Cobb schools refute Critical Race Theory curriculum claims

Quintin Bostic, Cobb schools refute Critical Race Theory claim
Dr. Quintin Bostic’s official Teaching Lab photo, before his profile information was taken down.

The Cobb County School District said Thursday that allegations it purchased curriculum materials promoting Critical Race Theory—against district and state education policies and Georgia law—are untrue.

Superintendent Chris Ragsdale said at a Cobb Board of Education meeting that an investigation into a claim by an Atlanta educational consultant that he sold CRT products to Cobb turned up nothing.

Dr. Quinton Bostic had been a content manager with The Teaching Lab, a Washington, D.C. educational non-profit.

In a video released by Project Veritas, a conservative media outlet, Bostic was secretly recorded saying he had sold CRT materials to the Cobb and Fulton school districts.

In the video, which was recorded without his knowledge or consent, Bostic described himself as an “evil salesman.”

“If you don’t say the words ‘critical race theory,’ you can technically teach it,” Bostic said in the video (see below), “and they don’t even know what’s going on.”

The Cobb school board last year banned the teaching of Critical Race Theory, as have the Georgia Board of Education and the Georgia legislature under what’s referred to as “divisive concepts” topics.

Reading from prepared remarks, Ragsdale said the Cobb school district “has no record of purchasing any product or service from The Teaching Lab or Quintin Bostic. We will continue to monitor the situation as appropriate, just as we would any other concerning allegation of state law, state board policy or a policy of this board.

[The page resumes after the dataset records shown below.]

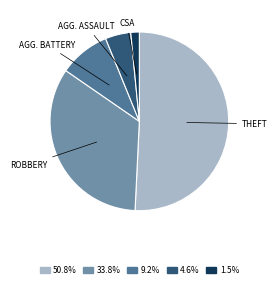

Does any single category account for the majority?

Yes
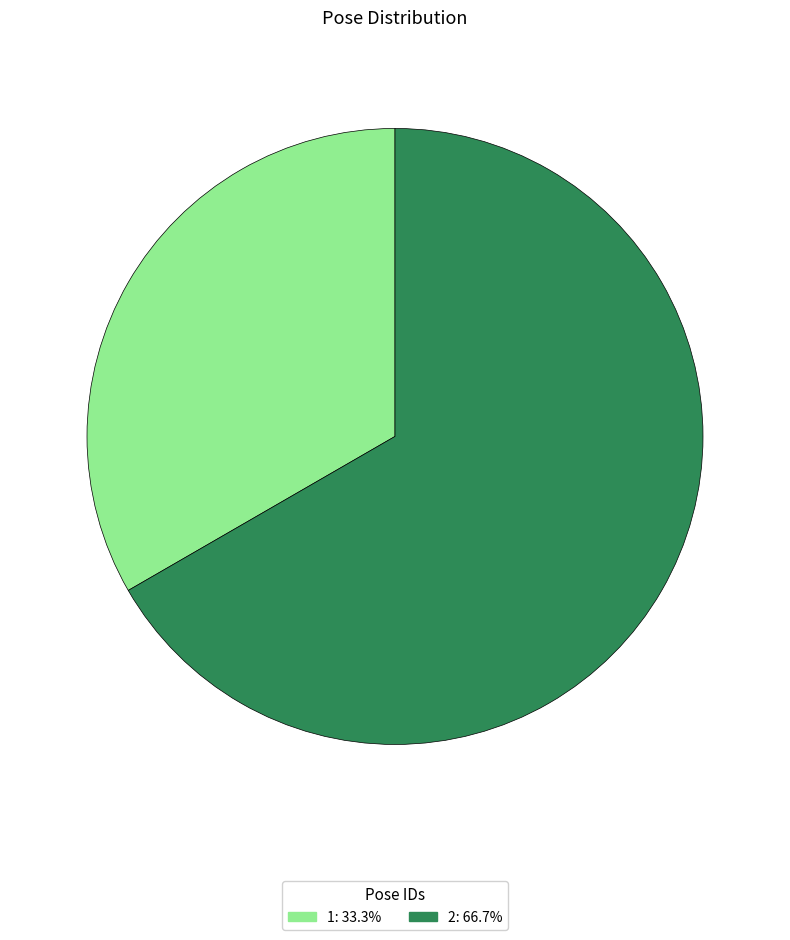

Combined, do 2: 66.7% and 1: 33.3% account for over 50%?

Yes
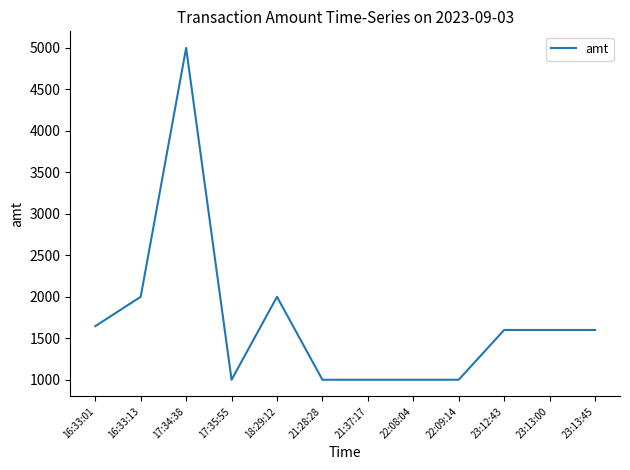

What is the difference between the maximum and minimum values?

4001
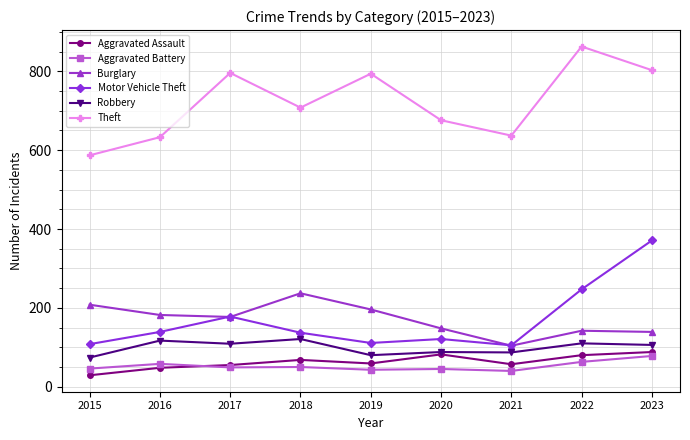

How many lines are shown in the chart?

6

“The CCSD team will continue to follow this board’s directive prohibiting using district resources and authority to promote unnecessarily divisive content aligned with personal political positions rather than Georgia educational standards. It unnecessarily districts and divides at the expense of instruction and is an abuse of the trust and authority of the public school district.”

Board members did not comment on Ragsdale’s statement or the investigation.

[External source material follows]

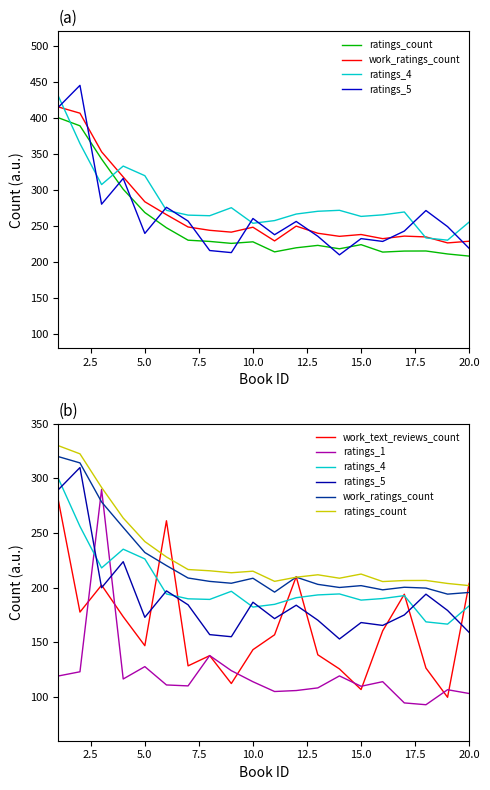

True or false: ratings_count and ratings_4 cross at least once.

False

The Fulton County School System also said it has no record of purchasing CRT curriculum from Bostic or the Teaching Lab.

In the video, Bostic said the mission of the Teaching Lab, which he also has dubbed “the Scam Lab . . . is to fundamentally shift the paradigm of teacher professional learning for educational equity.”

He has been placed on administrative leave by The Teaching Lab, which has removed any reference to him from its website.

According to his website, Bostic earned bachelor’s, master’s and Ph.D. degrees in education from Georgia State University.

He was a teacher trainer and instructional content developer at the Atlanta Speech School and an instructor and graduate research assistant at GSU’s College of Education and Human Development.